Most small business sites only need llms.txt. Add llms-full.txt if you have 20+ substantive content pages (guides, how-tos, legal explainers, API docs) where an AI agent asking detailed questions would benefit from reading the full text, not just a one-sentence description. Having both is the best practice for content-heavy sites — llms.txt for fast orientation, llms-full.txt for agents that want to ingest everything at once.
What format does llms-full.txt use?
Plain Markdown, concatenated. Each page is separated by a horizontal rule (---) or a clear H2 heading that includes the page title and its URL. The content of each page is reproduced as clean Markdown — headings, paragraphs, lists, tables — with HTML tags removed. No JSON, no XML. Think of it as stripping every page down to its text and stacking them sequentially in one file.
How big should llms-full.txt be?
A practical rule of thumb is under 500KB for a hand-built file — roughly half a million characters, or 50-80 substantial pages.
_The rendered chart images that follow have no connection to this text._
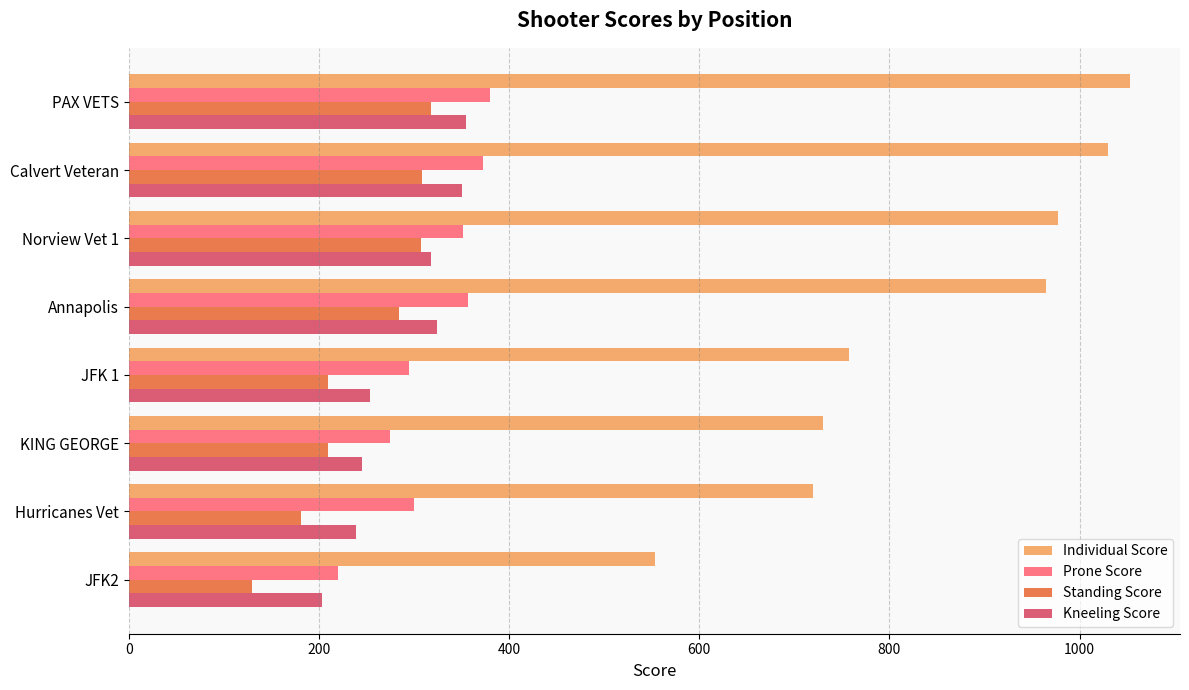

What value does the Individual Score series have at Calvert Veteran?

1030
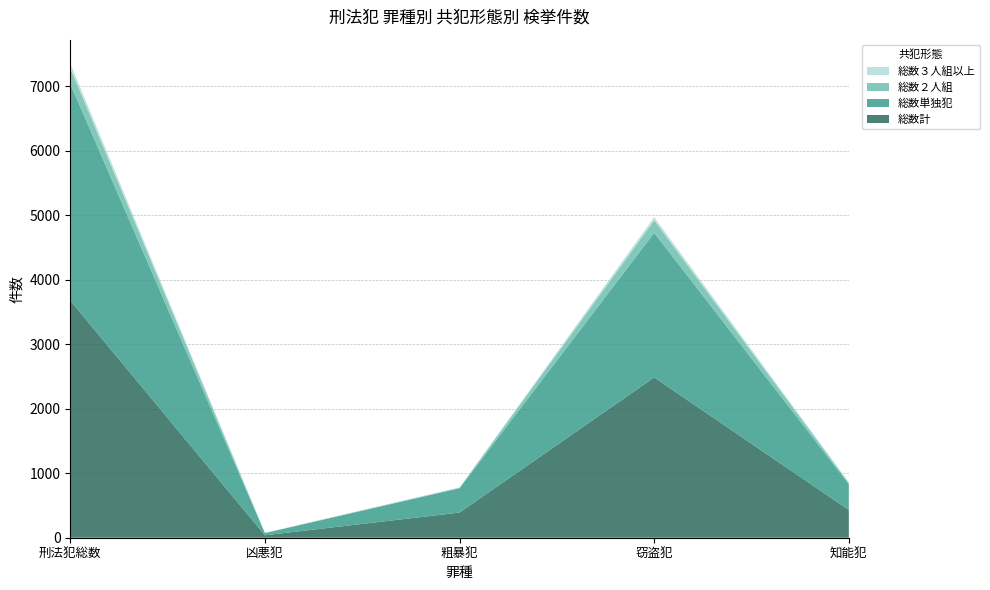

Reading right to left, list all the values displayed in this chart.

総数計: 知能犯=430	窃盗犯=2485	粗暴犯=390	凶悪犯=38	刑法犯総数=3677
総数単独犯: 知能犯=401	窃盗犯=2242	粗暴犯=377	凶悪犯=34	刑法犯総数=3359
総数２人組: 知能犯=18	窃盗犯=194	粗暴犯=8	凶悪犯=2	刑法犯総数=247
総数３人組以上: 知能犯=11	窃盗犯=49	粗暴犯=5	凶悪犯=2	刑法犯総数=71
This is a reasoned heuristic, not a limit in the spec: the spec sets no maximum. The reason to cap it is that larger files can exceed the context windows of the AI agents that read them, so the latter half of the file gets ignored. For larger sites, prioritize: include your 30-50 most important and unique pages rather than every page on the domain. Auto-generation tools (Mintlify, Fern, custom scripts) can produce much larger files for documentation-heavy products, but those are edge cases.
Will llms-full.txt help my traditional Google SEO?
Indirectly at best. Google's crawler does not use llms-full.txt as a ranking signal, and the file is not indexed as a regular page. Its benefit is exclusively in generative AI contexts — AI assistants, retrieval pipelines, and AI-powered search engines that want to ingest your content in bulk. Your traditional SEO should continue to come from well-structured HTML pages, schema markup, and quality content.